Early impact of the Affordable Care Act Medicaid Expansion on Hospital Uncompensated Care and Revenues
We find that hospitals in Medicaid expansion states experienced increases in Medicaid discharges and revenue relative to hospitals in non-expansion states. Increases were more pronounced for hospitals in states with larger changes in income eligibility for low-income adults, and for disproportionate share hospitals, and Medicaid revenue increased more in counties with higher poverty and uninsured rates in 2013. Uncompensated care decreased in Medicaid expansion states relative to non-expansion states, but contrary to Medicaid discharges and revenue, the effect did not vary by disproportionate share status or county-level poverty or uninsured measures. Changes in Medicaid discharges and revenue, and uncompensated care did not vary by ownership status. Although uncompensated care fell for hospitals in Medicaid expansion states relative to non-expansion states, there was no relative change in hospital operating margins. However, operating margins fell for public hospitals relative to non-profit hospitals.

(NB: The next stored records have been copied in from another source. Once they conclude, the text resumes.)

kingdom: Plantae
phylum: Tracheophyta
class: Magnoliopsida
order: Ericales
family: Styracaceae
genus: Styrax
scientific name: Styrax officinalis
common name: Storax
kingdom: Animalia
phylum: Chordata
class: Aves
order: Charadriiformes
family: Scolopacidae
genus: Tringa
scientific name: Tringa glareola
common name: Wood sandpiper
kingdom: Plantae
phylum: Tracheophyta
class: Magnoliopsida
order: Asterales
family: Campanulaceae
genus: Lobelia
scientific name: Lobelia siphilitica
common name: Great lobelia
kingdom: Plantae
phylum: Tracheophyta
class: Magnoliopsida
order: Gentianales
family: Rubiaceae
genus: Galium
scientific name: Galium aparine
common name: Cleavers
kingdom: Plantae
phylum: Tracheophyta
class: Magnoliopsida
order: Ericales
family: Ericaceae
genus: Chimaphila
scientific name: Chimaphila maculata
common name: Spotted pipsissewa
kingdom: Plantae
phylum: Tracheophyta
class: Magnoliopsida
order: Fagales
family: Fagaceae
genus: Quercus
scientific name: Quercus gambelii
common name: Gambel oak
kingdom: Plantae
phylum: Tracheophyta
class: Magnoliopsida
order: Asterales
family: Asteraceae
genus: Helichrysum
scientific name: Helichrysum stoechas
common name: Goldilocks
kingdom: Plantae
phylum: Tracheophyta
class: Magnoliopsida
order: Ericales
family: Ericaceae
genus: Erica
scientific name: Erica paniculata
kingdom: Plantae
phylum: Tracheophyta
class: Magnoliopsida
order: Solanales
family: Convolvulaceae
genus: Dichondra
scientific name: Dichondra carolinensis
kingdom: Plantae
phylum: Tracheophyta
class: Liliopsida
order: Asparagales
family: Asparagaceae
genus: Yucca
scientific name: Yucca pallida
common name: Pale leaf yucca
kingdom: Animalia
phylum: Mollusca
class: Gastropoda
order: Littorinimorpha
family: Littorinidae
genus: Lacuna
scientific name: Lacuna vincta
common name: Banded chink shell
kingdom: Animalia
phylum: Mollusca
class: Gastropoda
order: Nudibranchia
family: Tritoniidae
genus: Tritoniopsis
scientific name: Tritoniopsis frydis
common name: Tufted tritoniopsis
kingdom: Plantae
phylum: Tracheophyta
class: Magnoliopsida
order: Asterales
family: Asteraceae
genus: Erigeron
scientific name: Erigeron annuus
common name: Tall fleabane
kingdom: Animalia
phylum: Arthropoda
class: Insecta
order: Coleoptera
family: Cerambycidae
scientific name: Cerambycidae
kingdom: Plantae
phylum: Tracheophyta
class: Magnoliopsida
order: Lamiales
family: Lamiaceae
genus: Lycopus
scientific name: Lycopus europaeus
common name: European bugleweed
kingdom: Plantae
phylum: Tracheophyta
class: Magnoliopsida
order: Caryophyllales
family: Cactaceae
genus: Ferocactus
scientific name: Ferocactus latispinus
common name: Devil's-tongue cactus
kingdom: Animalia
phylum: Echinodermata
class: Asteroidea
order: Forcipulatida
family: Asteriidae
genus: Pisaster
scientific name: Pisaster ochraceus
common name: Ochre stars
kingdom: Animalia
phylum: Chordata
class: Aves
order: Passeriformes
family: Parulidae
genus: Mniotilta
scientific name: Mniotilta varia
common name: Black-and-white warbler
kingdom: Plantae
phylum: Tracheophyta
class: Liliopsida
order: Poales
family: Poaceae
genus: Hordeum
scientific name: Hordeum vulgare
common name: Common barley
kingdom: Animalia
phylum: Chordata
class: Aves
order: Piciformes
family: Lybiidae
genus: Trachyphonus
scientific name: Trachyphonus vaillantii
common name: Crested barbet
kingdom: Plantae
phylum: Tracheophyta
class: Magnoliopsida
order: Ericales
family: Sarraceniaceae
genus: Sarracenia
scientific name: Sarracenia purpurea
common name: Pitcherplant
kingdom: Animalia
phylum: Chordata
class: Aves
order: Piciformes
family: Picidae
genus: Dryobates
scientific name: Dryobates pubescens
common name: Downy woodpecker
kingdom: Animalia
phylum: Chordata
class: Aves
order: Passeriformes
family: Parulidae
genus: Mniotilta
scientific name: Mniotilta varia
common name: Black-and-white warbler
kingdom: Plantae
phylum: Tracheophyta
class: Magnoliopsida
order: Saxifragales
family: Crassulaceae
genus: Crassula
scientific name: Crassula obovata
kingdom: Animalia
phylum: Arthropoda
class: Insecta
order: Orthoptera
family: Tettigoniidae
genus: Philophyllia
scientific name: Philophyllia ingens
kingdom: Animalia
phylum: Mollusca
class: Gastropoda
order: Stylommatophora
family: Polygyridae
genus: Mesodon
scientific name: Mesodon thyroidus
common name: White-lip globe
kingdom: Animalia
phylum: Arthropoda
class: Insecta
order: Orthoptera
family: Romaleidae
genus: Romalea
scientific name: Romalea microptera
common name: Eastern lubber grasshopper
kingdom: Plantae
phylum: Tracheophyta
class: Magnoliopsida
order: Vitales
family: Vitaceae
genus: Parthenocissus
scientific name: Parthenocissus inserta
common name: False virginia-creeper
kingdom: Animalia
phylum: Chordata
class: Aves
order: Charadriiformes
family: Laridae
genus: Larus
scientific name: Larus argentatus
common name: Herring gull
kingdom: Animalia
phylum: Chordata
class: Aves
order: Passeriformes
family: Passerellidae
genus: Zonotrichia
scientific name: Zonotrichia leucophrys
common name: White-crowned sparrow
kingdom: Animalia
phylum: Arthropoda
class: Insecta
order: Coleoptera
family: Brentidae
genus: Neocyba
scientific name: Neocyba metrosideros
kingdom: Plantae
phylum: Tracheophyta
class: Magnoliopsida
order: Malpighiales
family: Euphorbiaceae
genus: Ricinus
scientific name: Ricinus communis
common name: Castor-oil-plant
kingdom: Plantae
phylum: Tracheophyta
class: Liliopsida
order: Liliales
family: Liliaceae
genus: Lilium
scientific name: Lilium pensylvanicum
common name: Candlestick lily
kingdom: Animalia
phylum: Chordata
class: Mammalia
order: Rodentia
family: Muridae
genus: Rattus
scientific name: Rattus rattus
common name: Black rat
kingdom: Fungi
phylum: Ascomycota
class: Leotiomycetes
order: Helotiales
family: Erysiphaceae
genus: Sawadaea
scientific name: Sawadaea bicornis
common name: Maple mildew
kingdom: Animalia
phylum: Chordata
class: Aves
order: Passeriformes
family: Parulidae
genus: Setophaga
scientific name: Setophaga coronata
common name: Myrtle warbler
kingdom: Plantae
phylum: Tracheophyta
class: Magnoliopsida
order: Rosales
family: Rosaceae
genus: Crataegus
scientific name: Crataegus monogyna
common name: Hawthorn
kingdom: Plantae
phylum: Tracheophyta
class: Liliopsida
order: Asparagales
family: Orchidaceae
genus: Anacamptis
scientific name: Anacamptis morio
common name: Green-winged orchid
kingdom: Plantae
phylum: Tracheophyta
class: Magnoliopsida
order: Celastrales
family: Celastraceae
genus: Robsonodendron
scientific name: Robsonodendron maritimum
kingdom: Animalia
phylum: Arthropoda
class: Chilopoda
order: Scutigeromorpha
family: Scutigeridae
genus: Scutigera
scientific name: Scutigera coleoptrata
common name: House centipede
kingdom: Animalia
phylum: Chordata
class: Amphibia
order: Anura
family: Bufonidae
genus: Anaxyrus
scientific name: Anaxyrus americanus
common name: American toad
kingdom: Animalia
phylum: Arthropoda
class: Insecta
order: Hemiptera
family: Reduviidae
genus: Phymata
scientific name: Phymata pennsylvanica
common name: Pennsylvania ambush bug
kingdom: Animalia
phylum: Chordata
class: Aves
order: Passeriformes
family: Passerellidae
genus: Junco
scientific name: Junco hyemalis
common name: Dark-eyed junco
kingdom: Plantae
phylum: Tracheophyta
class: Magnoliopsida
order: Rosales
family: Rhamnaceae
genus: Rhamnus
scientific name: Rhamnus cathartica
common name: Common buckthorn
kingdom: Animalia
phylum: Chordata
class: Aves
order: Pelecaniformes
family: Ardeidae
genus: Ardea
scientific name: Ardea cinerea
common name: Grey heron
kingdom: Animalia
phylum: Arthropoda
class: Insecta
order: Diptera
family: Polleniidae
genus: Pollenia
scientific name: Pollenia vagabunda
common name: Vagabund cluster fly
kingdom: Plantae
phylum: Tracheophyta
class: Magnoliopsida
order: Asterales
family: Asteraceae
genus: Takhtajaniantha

Our study provides the first estimates of the impact of the Affordable Care Act’s Medicaid expansion on payer mix, uncompensated care, and financial status measures by individual hospital characteristics for a near-census of general acute care hospitals. Our work shows that historic gains in coverage have translated into favorable changes in payer mix in the first year of the ACA’s major coverage expansions. While uncompensated care decreased, the lack of change in hospital operating margins suggest that Medicaid expansion does not result in immediate improvements in hospital finances. In fact, our results suggest that financial position may worsen for public hospitals.